Naming things gives us a connection to them. Even little children name their lovies and their toys. We label and name to organize things in our minds and to recognize things. How surprising it has been for me as a mother to have a child who says she knows she is the gender not typically aligned with the anatomy she has. It made sense to me when she explained that she wants a name that goes with how she looks and feels. She started using her new name and slowly it has stuck.
When I officiate at a baby naming ceremony, I often explain how important names are within Jewish tradition. Our biblical ancestors’ names told their stories—Avraham, Father of a People; Miriam (from sea water), when she was alive, the people had water. Within the narratives of our ancient scroll, names changed when roles change. Jacob becomes Israel, for instance. The rabbis during the rabbinic period in the first centuries of the Common Era, spoke about having a crown of a good name, meaning your total reputation.
They helped us understand what Jews can believe about heaven. When you have been a good person and touched people who want to carry on your name and your memory, that is eternal life. Passing on the name of a loved one to the next generation is a way we enable this person, of blessed memory, to continue to impact the world through deeds done in their name. Sometimes elderly family members will say to the younger generation that they are their Kaddish (the prayer said to remember loved ones who have died). This means that they are looking to the ones living to carry on their memory.
A friend from childhood who has become a lawyer ushered my family through our minor name change process on Thursday, March 3. It was a profound moment when she reminded me that I named her children within the Jewish tradition and now she was naming my child in this way.
After the high and emotions of leaving court that day with a new name for my child, I drove into the city to help another family bestow Hebrew names on their three children ranging in age from 7 to 13. The mom in this family is Jewish and the father is Catholic. They have raised their children with the hopes of literacy, knowledge and comfortability within both religious realms and traditions. They have celebrated Jewish and Catholic holy days. These kids feel close to both rabbis and priests and both sides of their family. They know that they will have to wrestle like Jacob and discern what they believe about Jesus. They also know that they can turn to both traditions in times of joy and in times of need. They are enriched for this way of living and learning. They are not confused but full of joy. Their parents have a depth of compromise and respect for each other that is inspiring.
So, I stood with a priest who has become a friend and mentor as he baptized the children with water and anointed them with oil. I blessed them. We spoke about the loved ones for whom they were named and what their names in Hebrew mean. This was a ceremony of symbolism, metaphor and meaning.
Last year InterfaithFamily launched a social media campaign called #ChooseLove.
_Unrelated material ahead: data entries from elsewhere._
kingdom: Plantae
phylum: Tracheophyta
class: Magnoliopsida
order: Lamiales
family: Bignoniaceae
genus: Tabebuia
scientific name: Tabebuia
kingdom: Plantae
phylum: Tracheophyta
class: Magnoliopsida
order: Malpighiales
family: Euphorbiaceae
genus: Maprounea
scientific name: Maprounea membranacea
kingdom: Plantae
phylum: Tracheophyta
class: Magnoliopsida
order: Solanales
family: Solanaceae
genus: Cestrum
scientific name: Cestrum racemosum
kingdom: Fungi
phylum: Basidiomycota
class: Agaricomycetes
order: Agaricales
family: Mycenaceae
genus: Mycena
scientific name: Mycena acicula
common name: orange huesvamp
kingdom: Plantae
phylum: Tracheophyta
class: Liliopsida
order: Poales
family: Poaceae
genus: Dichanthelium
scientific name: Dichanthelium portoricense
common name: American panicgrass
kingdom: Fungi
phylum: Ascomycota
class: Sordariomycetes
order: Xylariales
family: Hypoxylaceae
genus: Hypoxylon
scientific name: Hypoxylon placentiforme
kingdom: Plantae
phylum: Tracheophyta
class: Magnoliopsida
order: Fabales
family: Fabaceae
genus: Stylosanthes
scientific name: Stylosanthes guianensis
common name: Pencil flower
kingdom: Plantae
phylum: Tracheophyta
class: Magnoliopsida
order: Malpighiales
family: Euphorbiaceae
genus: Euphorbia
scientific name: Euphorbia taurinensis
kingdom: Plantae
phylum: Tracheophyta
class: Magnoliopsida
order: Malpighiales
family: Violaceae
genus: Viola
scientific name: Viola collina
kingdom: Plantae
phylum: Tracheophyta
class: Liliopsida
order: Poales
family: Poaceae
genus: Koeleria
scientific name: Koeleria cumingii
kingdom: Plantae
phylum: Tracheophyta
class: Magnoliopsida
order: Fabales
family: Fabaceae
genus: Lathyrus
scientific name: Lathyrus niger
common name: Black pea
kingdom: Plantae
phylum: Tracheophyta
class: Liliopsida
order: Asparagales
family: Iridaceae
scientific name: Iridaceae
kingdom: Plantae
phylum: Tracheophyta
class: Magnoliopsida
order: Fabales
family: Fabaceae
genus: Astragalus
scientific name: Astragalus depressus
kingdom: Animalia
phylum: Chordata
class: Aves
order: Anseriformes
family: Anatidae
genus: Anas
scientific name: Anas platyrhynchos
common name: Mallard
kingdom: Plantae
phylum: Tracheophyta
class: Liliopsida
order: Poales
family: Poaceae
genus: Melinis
As InterfaithFamily/Your Community Directors, we discussed whether our rabbinic colleagues would think we were suggesting that couples should choose love over religion, which was not our intention. Thursday, March 3 was a day when I understood what it means to choose love. Love rises above expectations and assumptions. It envelopes fear and uncertainty. It sweetens disappointment and loss. We don’t always have control over the circumstances of our lives, but we can choose to have compassion at all times.
Baruch atah Adonai, Eloheinu Melech haolam, shehechehyanu, v’kiy’manu, v’higianu laz’man hazeh. We praise You, Eternal our God, Sovereign of all: for giving us life, sustaining us, and enabling us to reach this joyful time.